Unserer hat seine Freunde – zwei Englische Bulldoggen, ein Dobermann und ein Labrador. Insgesamt gelingt es uns ein mal in der Woche für ihn einen Spieltermin zu organisieren.
Was haben wir in den 9 Monaten erreicht?
Alle Grundkommandos sitzen, Note „Ausreichend“
„Bei Fuß“ funktioniert sogar in Kombination mit Fahrrad und Kinderwagen.
Die bekannten Wege funktionieren gut. Auch vor dem Geschäft anleinen ist problemlos. Sehr laute und volle Einkaufsmeile – gut.
Und nun noch mal zu Problemen.
Er lässt sich kaum vom jemanden anfassen. Das lässt sich nicht vermeiden, den unsere lieben Mitbürger kennen z.T. überhaupt kein Respekt und können versuchen, den Hund plötzlich anzufassen. Ja, so sind sie – entweder laufen sie kreischen weg oder stürzen sich auf den Hund wie bescheuert. Der Hund schnappt. Bis jetzt schnappt er nur als Warnung, niemals mit einem in Berührung gekommen, er macht dann ganz in der Nähe von der fremden Hand eine „Klaps“ mit den Zähnen.
Dasselbe macht er bei den Kindern. Die Babys sind OK aber sehr interessant. Bei Kindern stellen sich die Haare hoch und er zieht hin.
Als er zu uns kam hat er überhaupt nicht gebellt. Das Bellen lernte er nach dem er Monate lang von jedem dritten Hund auf der Straße angebellt wurde. Jeder Hund aus Entfernung löst dieselbe Reaktion aus – Schwanz grade, Ohren hoch, Nackenhaare hoch und er erstarrt bzw will dann hin.
Ein Mal haben wir nicht aufgepasst und er hat einen kleinen Hund angegriffen. Nicht verletzt, aber es hat nicht viel gefehlt.
Kennen wir den Hund und er darf ihn begrüßen, fängt er mit dem Schwanz zu wedeln, druckt sich zum Boden, kommt wieder hoch, Leckt die Schnauze ab und springt den Hund an, nicht paarungstechnisch aber zum beißen und spielen.
Ist die Stadtgegend unbekannt, so ist er aufgedreht, hört kaum, will überall hin, ist verängstigt.

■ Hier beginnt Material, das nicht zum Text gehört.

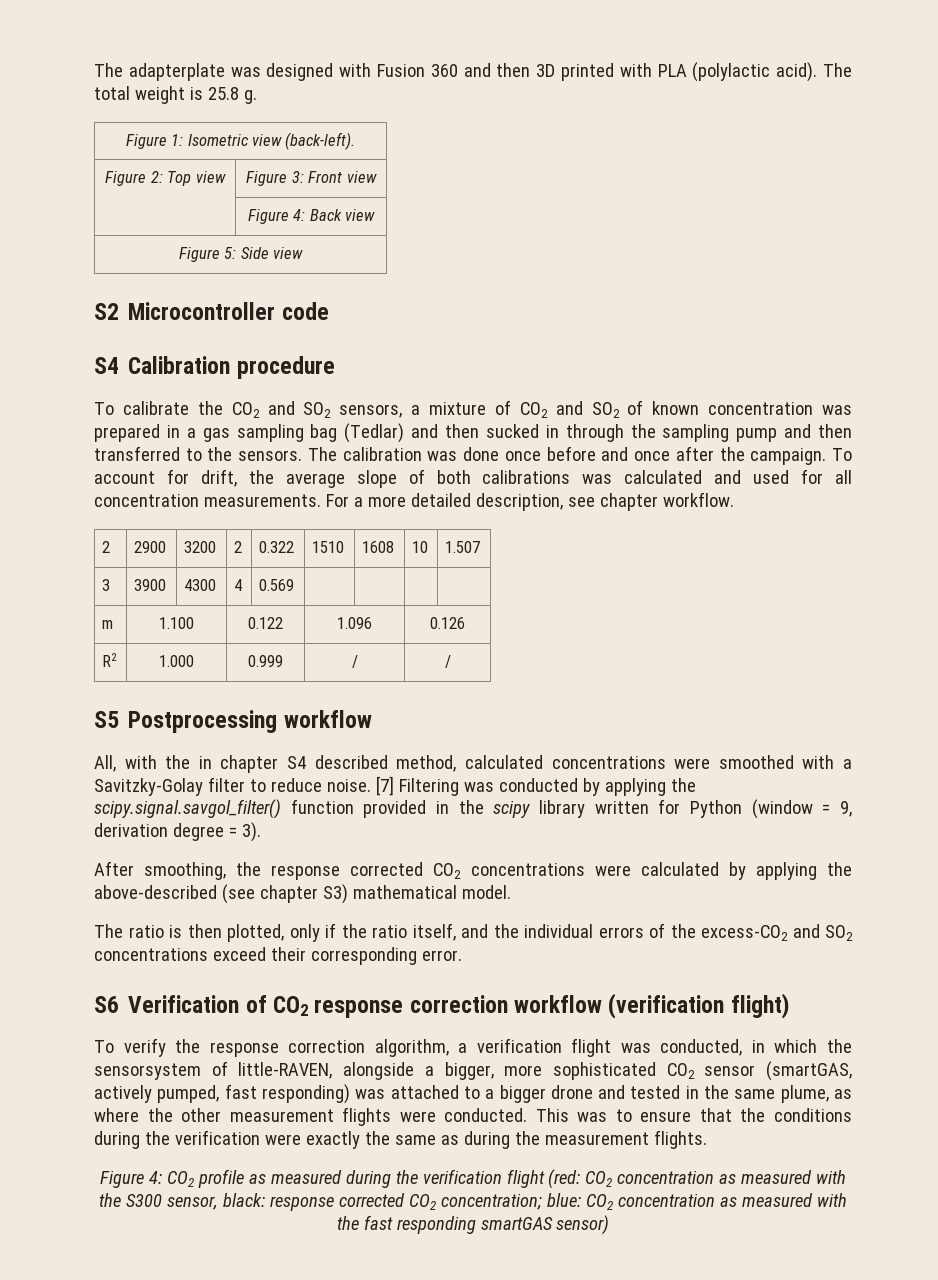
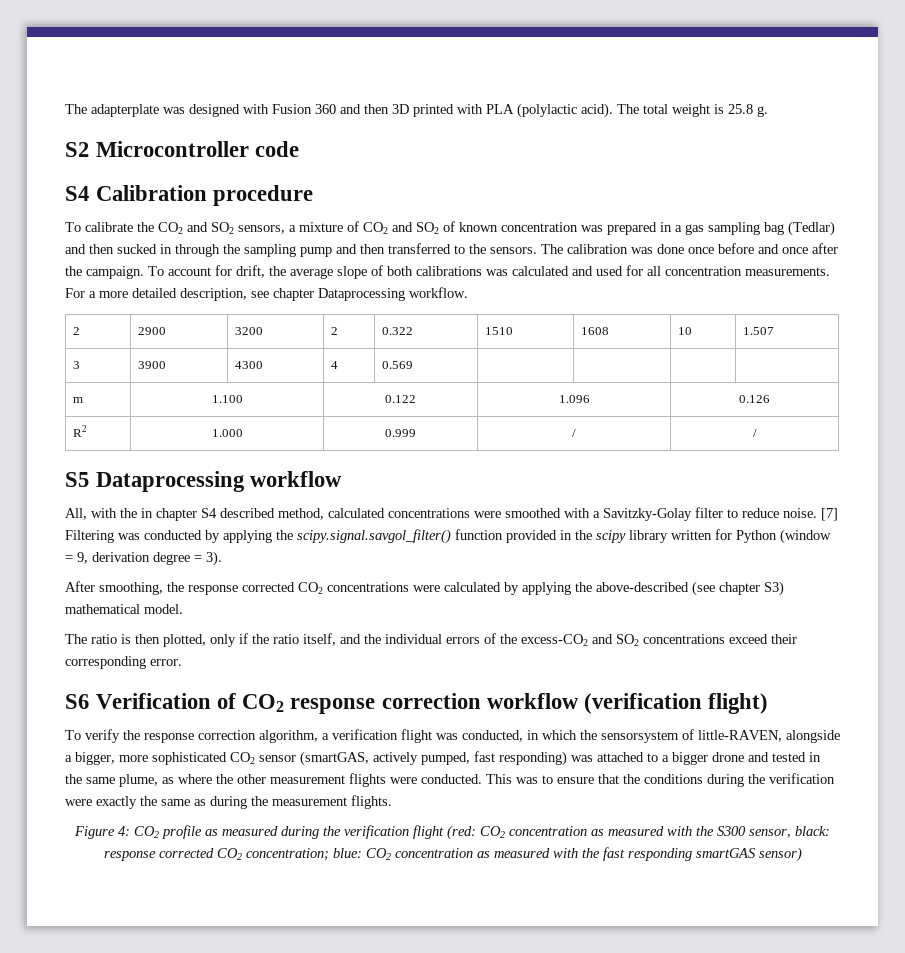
[125,132,356,150] [105,171,226,186] [246,171,377,186] [247,209,376,224] [178,247,304,262] // Figure 1: Isometric view (back-left). // Figure 2: Top view | Figure 3: Front view // | Figure 4: Back view // Figure 5: Side view -> (768, 111) none
(658, 502) none -> [318,288,405,301] Dataprocessing
[128,710,278,733] Postprocessing -> [96,471,246,492] Dataprocessing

Bei Landausflügen, im Wald un am Strand ist er absolut selbstsicher.
Wir haben uns an den Züchter gewandt und einige Male zum Training getroffen. Verschrieben wurde uns das Stachelhalsband, Spielzeug bzw Leckerli zum Ablenken von stressigen Situationen und das Schock-Halsband zur Prävention/Bestrafung von Aggressionen.
So, jetzt ist die Anamnese etwas vollständiger.
Nochmals Mega-Dank für eure Zeit und Mühe.